Segment Start: Provided records
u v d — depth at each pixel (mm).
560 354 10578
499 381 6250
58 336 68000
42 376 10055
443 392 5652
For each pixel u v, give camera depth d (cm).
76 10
Segment End: Provided records
Segment Start: Provided records
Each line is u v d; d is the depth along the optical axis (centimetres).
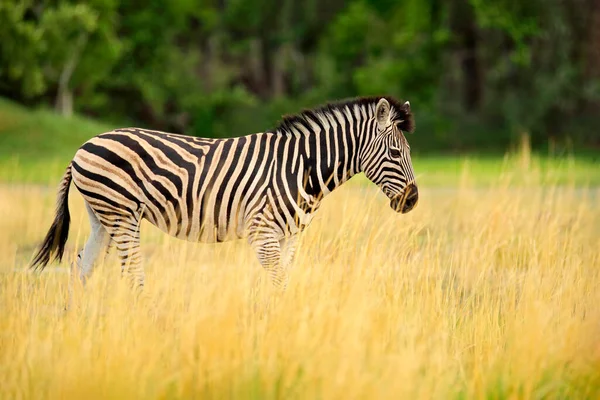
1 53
Segment End: Provided records
Segment Start: Provided records
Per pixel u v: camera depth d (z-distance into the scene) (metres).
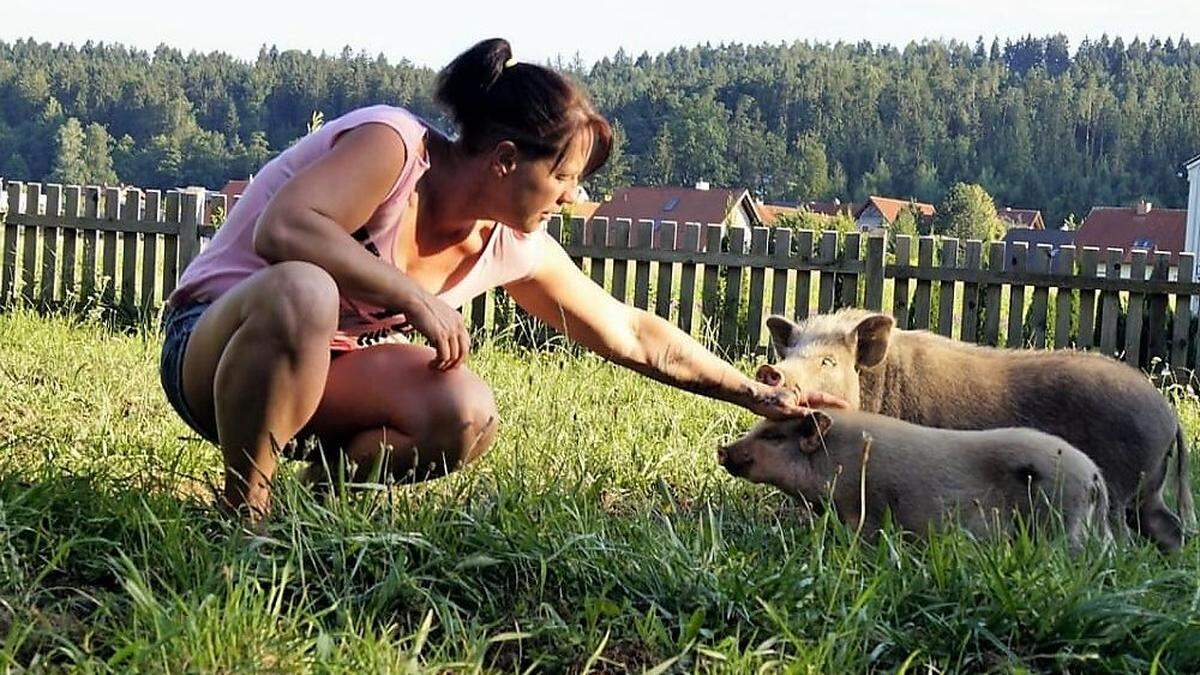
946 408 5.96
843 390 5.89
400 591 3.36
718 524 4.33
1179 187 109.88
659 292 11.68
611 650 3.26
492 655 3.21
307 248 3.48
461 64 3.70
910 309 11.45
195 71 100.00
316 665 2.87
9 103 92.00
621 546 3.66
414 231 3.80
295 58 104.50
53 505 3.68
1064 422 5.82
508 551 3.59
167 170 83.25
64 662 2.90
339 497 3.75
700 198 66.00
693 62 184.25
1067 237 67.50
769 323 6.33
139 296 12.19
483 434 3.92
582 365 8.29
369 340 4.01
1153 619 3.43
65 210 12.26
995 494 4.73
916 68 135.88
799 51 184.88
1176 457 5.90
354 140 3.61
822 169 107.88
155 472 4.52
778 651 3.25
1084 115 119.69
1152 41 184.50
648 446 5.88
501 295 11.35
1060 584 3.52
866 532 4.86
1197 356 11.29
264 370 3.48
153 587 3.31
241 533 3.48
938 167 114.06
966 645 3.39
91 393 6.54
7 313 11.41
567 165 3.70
Segment End: Provided records
Using the entries above, repeat only the lines from the one containing "910 309 11.45" through the one containing "567 165 3.70", end lines included.

*Problem solution*.
910 309 11.45
195 71 100.00
316 665 2.87
9 103 92.00
621 546 3.66
414 231 3.80
295 58 104.50
53 505 3.68
1064 422 5.82
508 551 3.59
167 170 83.25
64 662 2.90
339 497 3.75
700 198 66.00
693 62 184.25
1067 237 67.50
769 323 6.33
139 296 12.19
483 434 3.92
582 365 8.29
369 340 4.01
1153 619 3.43
65 210 12.26
995 494 4.73
916 68 135.88
799 51 184.88
1176 457 5.90
354 140 3.61
822 169 107.88
155 472 4.52
778 651 3.25
1084 115 119.69
1152 41 184.50
648 446 5.88
501 295 11.35
1060 584 3.52
866 532 4.86
1197 356 11.29
264 370 3.48
153 587 3.31
241 533 3.48
938 167 114.06
966 645 3.39
91 393 6.54
7 313 11.41
567 165 3.70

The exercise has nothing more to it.